Work to complete: To complete the exercise, repeat every record exactly as it stands.
+++
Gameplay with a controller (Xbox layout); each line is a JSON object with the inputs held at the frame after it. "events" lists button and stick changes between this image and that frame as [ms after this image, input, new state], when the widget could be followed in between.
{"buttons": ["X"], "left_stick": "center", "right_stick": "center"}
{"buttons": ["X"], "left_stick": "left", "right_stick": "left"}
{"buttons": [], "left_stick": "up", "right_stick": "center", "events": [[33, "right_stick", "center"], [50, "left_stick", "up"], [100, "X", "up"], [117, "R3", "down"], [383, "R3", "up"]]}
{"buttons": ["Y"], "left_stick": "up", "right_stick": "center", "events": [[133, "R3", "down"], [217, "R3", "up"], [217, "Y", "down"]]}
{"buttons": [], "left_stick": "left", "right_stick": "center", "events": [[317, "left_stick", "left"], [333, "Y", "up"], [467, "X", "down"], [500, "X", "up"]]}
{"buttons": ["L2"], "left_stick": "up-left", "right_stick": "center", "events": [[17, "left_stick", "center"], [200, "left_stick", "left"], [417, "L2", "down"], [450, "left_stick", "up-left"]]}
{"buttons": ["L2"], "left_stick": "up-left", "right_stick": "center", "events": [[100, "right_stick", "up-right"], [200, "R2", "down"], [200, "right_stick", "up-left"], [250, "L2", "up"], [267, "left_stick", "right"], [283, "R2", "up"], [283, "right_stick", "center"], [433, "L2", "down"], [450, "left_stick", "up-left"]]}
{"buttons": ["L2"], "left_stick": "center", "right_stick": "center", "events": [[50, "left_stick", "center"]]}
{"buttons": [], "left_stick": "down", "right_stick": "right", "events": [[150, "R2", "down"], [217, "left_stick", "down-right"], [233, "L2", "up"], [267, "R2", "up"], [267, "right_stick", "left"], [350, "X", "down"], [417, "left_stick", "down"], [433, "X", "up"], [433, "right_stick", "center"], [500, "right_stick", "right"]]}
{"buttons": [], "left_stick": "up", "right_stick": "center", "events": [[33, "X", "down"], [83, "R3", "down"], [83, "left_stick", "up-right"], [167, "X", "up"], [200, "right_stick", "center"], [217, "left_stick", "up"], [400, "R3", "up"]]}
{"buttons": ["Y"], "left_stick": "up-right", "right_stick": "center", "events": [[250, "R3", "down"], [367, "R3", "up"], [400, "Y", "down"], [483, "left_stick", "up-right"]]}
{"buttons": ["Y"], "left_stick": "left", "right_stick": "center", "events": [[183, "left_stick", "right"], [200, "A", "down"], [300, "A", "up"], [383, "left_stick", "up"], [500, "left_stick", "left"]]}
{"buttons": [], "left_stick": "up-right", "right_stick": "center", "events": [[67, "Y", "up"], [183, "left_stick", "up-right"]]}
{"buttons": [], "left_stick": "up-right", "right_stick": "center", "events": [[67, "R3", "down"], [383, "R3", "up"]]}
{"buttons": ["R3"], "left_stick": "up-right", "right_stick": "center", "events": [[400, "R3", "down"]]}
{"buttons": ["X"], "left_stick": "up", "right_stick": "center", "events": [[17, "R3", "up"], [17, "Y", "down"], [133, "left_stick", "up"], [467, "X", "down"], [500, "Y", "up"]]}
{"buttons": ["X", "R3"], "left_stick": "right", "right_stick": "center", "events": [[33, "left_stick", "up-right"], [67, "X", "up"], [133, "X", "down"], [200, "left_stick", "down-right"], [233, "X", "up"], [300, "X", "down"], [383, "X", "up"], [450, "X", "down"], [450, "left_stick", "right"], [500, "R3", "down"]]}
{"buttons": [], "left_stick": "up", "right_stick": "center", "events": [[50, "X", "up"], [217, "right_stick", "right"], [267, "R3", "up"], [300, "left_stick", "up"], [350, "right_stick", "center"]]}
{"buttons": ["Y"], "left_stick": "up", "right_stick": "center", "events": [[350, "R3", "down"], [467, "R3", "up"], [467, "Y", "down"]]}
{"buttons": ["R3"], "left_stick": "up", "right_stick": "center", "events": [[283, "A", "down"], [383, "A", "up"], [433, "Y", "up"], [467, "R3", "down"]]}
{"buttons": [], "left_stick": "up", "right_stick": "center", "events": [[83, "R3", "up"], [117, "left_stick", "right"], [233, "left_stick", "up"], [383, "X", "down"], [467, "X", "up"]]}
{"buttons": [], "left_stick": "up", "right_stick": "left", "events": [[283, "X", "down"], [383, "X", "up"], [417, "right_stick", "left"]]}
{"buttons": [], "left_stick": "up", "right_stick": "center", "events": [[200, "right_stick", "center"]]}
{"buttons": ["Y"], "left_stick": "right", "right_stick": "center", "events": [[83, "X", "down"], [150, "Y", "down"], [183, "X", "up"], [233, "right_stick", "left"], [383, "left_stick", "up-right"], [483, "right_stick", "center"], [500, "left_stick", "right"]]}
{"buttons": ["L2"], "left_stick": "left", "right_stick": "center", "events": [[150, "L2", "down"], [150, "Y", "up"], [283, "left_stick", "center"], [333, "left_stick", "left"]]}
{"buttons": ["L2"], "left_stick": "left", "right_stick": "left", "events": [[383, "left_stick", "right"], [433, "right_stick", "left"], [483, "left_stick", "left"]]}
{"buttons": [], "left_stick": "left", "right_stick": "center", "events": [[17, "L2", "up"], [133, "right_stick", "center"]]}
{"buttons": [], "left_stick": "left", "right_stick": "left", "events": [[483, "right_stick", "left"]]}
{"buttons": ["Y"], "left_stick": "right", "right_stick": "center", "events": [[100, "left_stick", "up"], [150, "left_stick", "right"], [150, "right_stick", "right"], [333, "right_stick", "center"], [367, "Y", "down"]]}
+++
Output below:
Gameplay with a controller (Xbox layout); each line is a JSON object with the inputs held at the frame after it. "events" lists button and stick changes between this image and that frame as [ms after this image, input, new state], when the widget could be followed in between.
{"buttons": ["X"], "left_stick": "center", "right_stick": "center"}
{"buttons": ["X"], "left_stick": "left", "right_stick": "left"}
{"buttons": [], "left_stick": "up", "right_stick": "center", "events": [[33, "right_stick", "center"], [50, "left_stick", "up"], [100, "X", "up"], [117, "R3", "down"], [383, "R3", "up"]]}
{"buttons": ["Y"], "left_stick": "up", "right_stick": "center", "events": [[133, "R3", "down"], [217, "R3", "up"], [217, "Y", "down"]]}
{"buttons": [], "left_stick": "left", "right_stick": "center", "events": [[317, "left_stick", "left"], [333, "Y", "up"], [467, "X", "down"], [500, "X", "up"]]}
{"buttons": ["L2"], "left_stick": "up-left", "right_stick": "center", "events": [[17, "left_stick", "center"], [200, "left_stick", "left"], [417, "L2", "down"], [450, "left_stick", "up-left"]]}
{"buttons": ["L2"], "left_stick": "up-left", "right_stick": "center", "events": [[100, "right_stick", "up-right"], [200, "R2", "down"], [200, "right_stick", "up-left"], [250, "L2", "up"], [267, "left_stick", "right"], [283, "R2", "up"], [283, "right_stick", "center"], [433, "L2", "down"], [450, "left_stick", "up-left"]]}
{"buttons": ["L2"], "left_stick": "center", "right_stick": "center", "events": [[50, "left_stick", "center"]]}
{"buttons": [], "left_stick": "down", "right_stick": "right", "events": [[150, "R2", "down"], [217, "left_stick", "down-right"], [233, "L2", "up"], [267, "R2", "up"], [267, "right_stick", "left"], [350, "X", "down"], [417, "left_stick", "down"], [433, "X", "up"], [433, "right_stick", "center"], [500, "right_stick", "right"]]}
{"buttons": [], "left_stick": "up", "right_stick": "center", "events": [[33, "X", "down"], [83, "R3", "down"], [83, "left_stick", "up-right"], [167, "X", "up"], [200, "right_stick", "center"], [217, "left_stick", "up"], [400, "R3", "up"]]}
{"buttons": ["Y"], "left_stick": "up-right", "right_stick": "center", "events": [[250, "R3", "down"], [367, "R3", "up"], [400, "Y", "down"], [483, "left_stick", "up-right"]]}
{"buttons": ["Y"], "left_stick": "left", "right_stick": "center", "events": [[183, "left_stick", "right"], [200, "A", "down"], [300, "A", "up"], [383, "left_stick", "up"], [500, "left_stick", "left"]]}
{"buttons": [], "left_stick": "up-right", "right_stick": "center", "events": [[67, "Y", "up"], [183, "left_stick", "up-right"]]}
{"buttons": [], "left_stick": "up-right", "right_stick": "center", "events": [[67, "R3", "down"], [383, "R3", "up"]]}
{"buttons": ["R3"], "left_stick": "up-right", "right_stick": "center", "events": [[400, "R3", "down"]]}
{"buttons": ["X"], "left_stick": "up", "right_stick": "center", "events": [[17, "R3", "up"], [17, "Y", "down"], [133, "left_stick", "up"], [467, "X", "down"], [500, "Y", "up"]]}
{"buttons": ["X", "R3"], "left_stick": "right", "right_stick": "center", "events": [[33, "left_stick", "up-right"], [67, "X", "up"], [133, "X", "down"], [200, "left_stick", "down-right"], [233, "X", "up"], [300, "X", "down"], [383, "X", "up"], [450, "X", "down"], [450, "left_stick", "right"], [500, "R3", "down"]]}
{"buttons": [], "left_stick": "up", "right_stick": "center", "events": [[50, "X", "up"], [217, "right_stick", "right"], [267, "R3", "up"], [300, "left_stick", "up"], [350, "right_stick", "center"]]}
{"buttons": ["Y"], "left_stick": "up", "right_stick": "center", "events": [[350, "R3", "down"], [467, "R3", "up"], [467, "Y", "down"]]}
{"buttons": ["R3"], "left_stick": "up", "right_stick": "center", "events": [[283, "A", "down"], [383, "A", "up"], [433, "Y", "up"], [467, "R3", "down"]]}
{"buttons": [], "left_stick": "up", "right_stick": "center", "events": [[83, "R3", "up"], [117, "left_stick", "right"], [233, "left_stick", "up"], [383, "X", "down"], [467, "X", "up"]]}
{"buttons": [], "left_stick": "up", "right_stick": "left", "events": [[283, "X", "down"], [383, "X", "up"], [417, "right_stick", "left"]]}
{"buttons": [], "left_stick": "up", "right_stick": "center", "events": [[200, "right_stick", "center"]]}
{"buttons": ["Y"], "left_stick": "right", "right_stick": "center", "events": [[83, "X", "down"], [150, "Y", "down"], [183, "X", "up"], [233, "right_stick", "left"], [383, "left_stick", "up-right"], [483, "right_stick", "center"], [500, "left_stick", "right"]]}
{"buttons": ["L2"], "left_stick": "left", "right_stick": "center", "events": [[150, "L2", "down"], [150, "Y", "up"], [283, "left_stick", "center"], [333, "left_stick", "left"]]}
{"buttons": ["L2"], "left_stick": "left", "right_stick": "left", "events": [[383, "left_stick", "right"], [433, "right_stick", "left"], [483, "left_stick", "left"]]}
{"buttons": [], "left_stick": "left", "right_stick": "center", "events": [[17, "L2", "up"], [133, "right_stick", "center"]]}
{"buttons": [], "left_stick": "left", "right_stick": "left", "events": [[483, "right_stick", "left"]]}
{"buttons": ["Y"], "left_stick": "right", "right_stick": "center", "events": [[100, "left_stick", "up"], [150, "left_stick", "right"], [150, "right_stick", "right"], [333, "right_stick", "center"], [367, "Y", "down"]]}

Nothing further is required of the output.